The Tyranny Of Polls

For Duff Conacher, co-ordinator at Democracy Watch, a national advocacy organization working for democratic reform, the answer to the problem is simple: stop investing so much time and space to polls during the election.

He’s quick to point out that many news outlets provide excellent political coverage, but he argues that the proportion of media space given over to reporting polls is completely out of line with their importance.

Instead of reporting a poll each day, he urges editors and reporters to cover one issue a day and summarize polling data once a week. Not only would that create a more accurate snapshot of the country because it would be based on more than one poll, it would also free up space, time, and money for delving into broader issues. “We have had a ton of media space dedicated to polls that said voters have not changed their minds,” he says. “That’s a twisted way to cover politics.”

According to his research for Democracy Watch, more than 200 polls have been reported since the last election, and you can count on one hand the number of polls that have shown the parties have gone up or down more than the margin of error, which is generally three to five per cent. When a poll appeared in the middle of the election showing Harper up a couple points, and subsequent headlines said Harper’s Conservatives could form a majority government, Conacher was outraged. The margin of error was within a couple points.

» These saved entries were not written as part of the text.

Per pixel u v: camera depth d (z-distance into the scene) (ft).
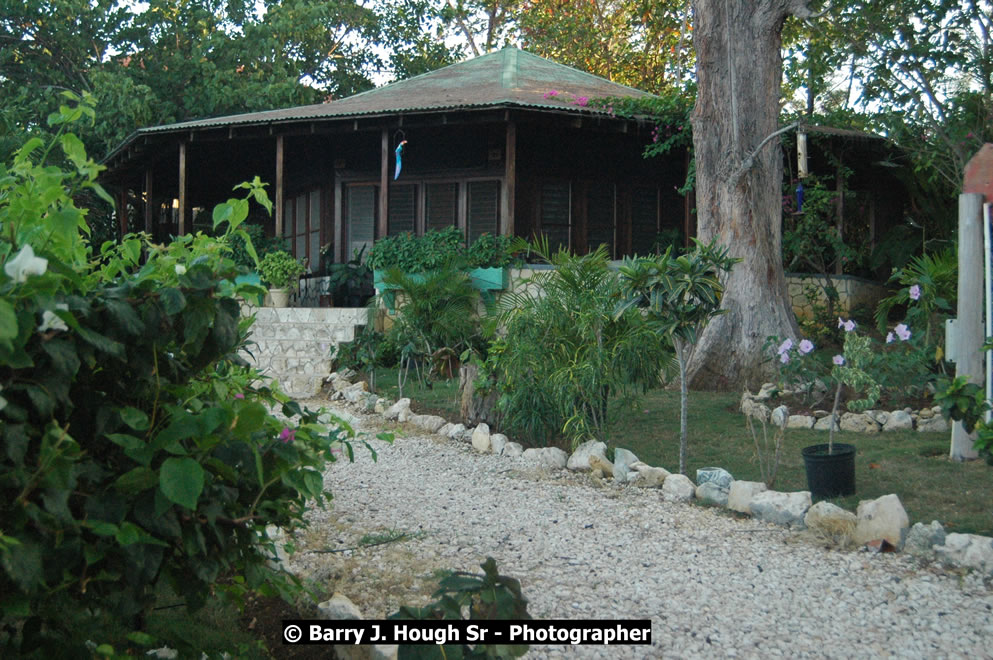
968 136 41.29
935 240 48.34
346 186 55.62
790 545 16.26
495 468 23.20
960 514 17.35
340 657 11.23
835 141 50.26
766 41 35.55
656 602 13.37
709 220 36.11
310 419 9.14
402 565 14.96
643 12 74.18
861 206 57.52
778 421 27.20
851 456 19.08
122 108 67.10
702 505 19.16
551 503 19.54
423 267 44.57
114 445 7.48
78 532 6.70
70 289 6.93
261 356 42.96
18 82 77.41
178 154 56.03
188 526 7.34
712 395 33.09
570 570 14.94
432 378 37.91
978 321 22.24
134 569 6.98
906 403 29.32
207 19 78.95
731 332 34.60
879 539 15.74
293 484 8.11
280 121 47.32
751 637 11.99
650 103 46.93
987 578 14.12
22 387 6.17
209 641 10.88
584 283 24.12
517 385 24.45
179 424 7.03
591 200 53.78
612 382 22.65
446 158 53.31
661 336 21.99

The focus on national polls also downplays the importance of the local races, which are ultimately where voters’ primary concerns lay, he says. “We don’t elect the prime minister directly like they do in the United States,” he says. “So you can vote for who you think is the best prime minister, but you may end up actually helping the person who you least want get elected because your vote is only counted in your riding.”

Welch understands the journalistic impulse to print the latest polling data, but she argues that newspapers have gotten much better at reporting the margin of error and letting readers come to their own conclusions. “We have a responsibility to tell readers … how the campaign is shaping up in the rest of the country,” she says. “If we totally neutered polls, we wouldn’t have any sense of how the campaigns are going, and that doesn’t do anyone a service.”

And certainly, puffins, pullovers, punted candidates, and polls are all part of the story of the 2008 election. Whether any of it influences the way people cast their ballot will be revealed on Oct. 14.